Escribir es como el hambre, una necesidad volátil.

Han pasado 542 días des de la última publicación y tampoco ha llovido tanto. Le realidad de una pandemia sigue coleando y quisieron añadirle una guerra, por si no hubiera sido suficiente. Las horas de sol siguen estables y el dichoso cambio horario, no podemos decir lo mismo de la factura de la luz: cuadriplicada.

Sigo calzando un 37,5, a diferencia de la nariz y las orejas, parece que los pies no crecen. Tengo dos tatuajes más y dejé definitivamente de morderme las uñas. Sigo con el termostato corporal atrofiado y me sigue encantando el café.

Dos mil veintiuno lo definiría como la curva de una función, aunque no sé muy bien si sería logarítmica o exponencial, teniendo en cuenta que venía de un veinte-veinte sinusoidal. Era el momento de empezar una vida pensada en el AQUÍ.

La casualidad (o no) y los quesos me llevaron a conocer a alguien; las barreras idiomáticas nunca resultaron un inconveniente y empecé a descubrir rincones maravillosos del país vecino. También tuve tiempo para darme cuenta de que la distancia, para algunos, sí importa y tuvieron que seguir su camino, como sigo el mío.

También me di tiempo para emocionarme con los cielos, con las amapolas en primavera y los racimos enverados de finales de agosto; esas futilezas que pasan desapercibidas en el bullicio de la Gran Vía.

Sin darme cuenta habían pasado los 365 días de otro año impar. Me había mudado, el tamaño del coche se había multiplicado y ahora en casa crecían milagrosamente dos plantas, por primera vez tenía un sofá en propiedad y podía tomar el café con un rayo de sol molesto en la cara. Esta vez, en la mesa de fin de año éramos uno más.

Nunca hubiera pensado que la vida aquí también pasara así de rápido.

Dum vivimus, vivamus. Intensamente.

Y seguramente de esa intensidad nazcan estas letras, porque sin querer me olvidé de pensarme y de vivirme. Empecé el año terriblemente cansada, con cambios de humor que trascendían. El mundo, él y yo, parecíamos girar a velocidades distintas y por momentos me sentía como ese extraterrestre en el cruce entre Passeig de Gracia y la Diagonal, tratando de entender cuáles eran las reglas del juego.

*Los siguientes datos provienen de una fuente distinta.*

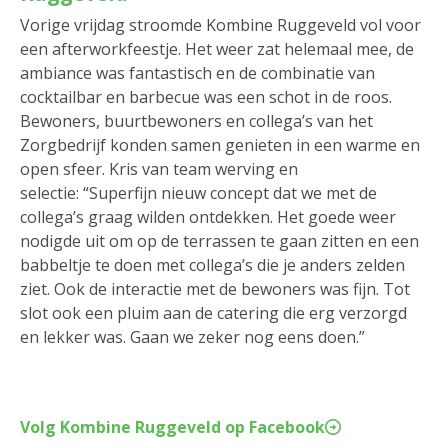
Vorige vrijdag stroomde Kombine Ruggeveld vol voor
een afterworkfeestje. Het weer zat helemaal mee, de
ambiance was fantastisch en de combinatie van
cocktailbar en barbecue was een schot in de roos.
Bewoners, buurtbewoners en collega’s van het
Zorgbedrijf konden samen genieten in een warme en
open sfeer. Kris van team werving en
selectie: “Superfijn nieuw concept dat we met de
collega’s graag wilden ontdekken. Het goede weer
nodigde uit om op de terrassen te gaan zitten en een
babbeltje te doen met collega’s die je anders zelden
ziet. Ook de interactie met de bewoners was fijn. Tot
slot ook een pluim aan de catering die erg verzorgd
en lekker was. Gaan we zeker nog eens doen.”
Volg Kombine Ruggeveld op Facebook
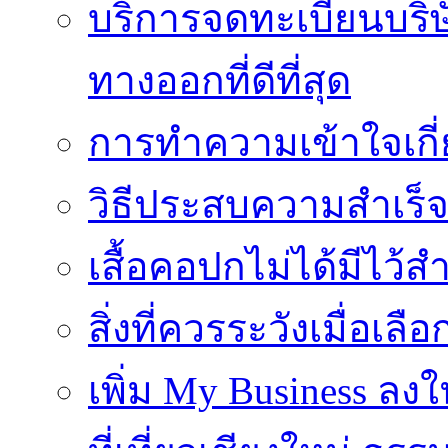
บริการจดทะเบียนบริ
ทางออกที่ดีที่สุด
การทำความเข้าใจเกี่
วิธีประสบความสำเร็
เสื้อคอปกไม่ได้มีไว้สำ
สิ่งที่ควรระวังเมื่อเลื
เพิ่ม My Business ลงใ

Como decían Lori Meyers, “siempre brilla el sol” y de todo sale. Pero en lo que podría parecer la calma antes de la tempestad, un giro inesperado de guión. El próximo fin de año, seríamos uno más.

Sí, sorpresa. La mía y la suya, y puede que también la otra suya.

Vida normal, vorágine, estrés, chocolate. Pero ahí estaba, ella, TU (que ya me oyes), sigilosa y paciente, como esperando el mejor momento para decir: Bonjour.

Y ahí estaba yo, con lágrimas en los ojos siendo consciente de la nueva realidad. Sonriente y asustada. ¡Sorpresa! Los guiones están para no seguirlos, siempre fui un poco así. Improvisar es crear, y crear es arte, ¿no?

Parece que encontré a los cómplices perfectos para escribir esta historia.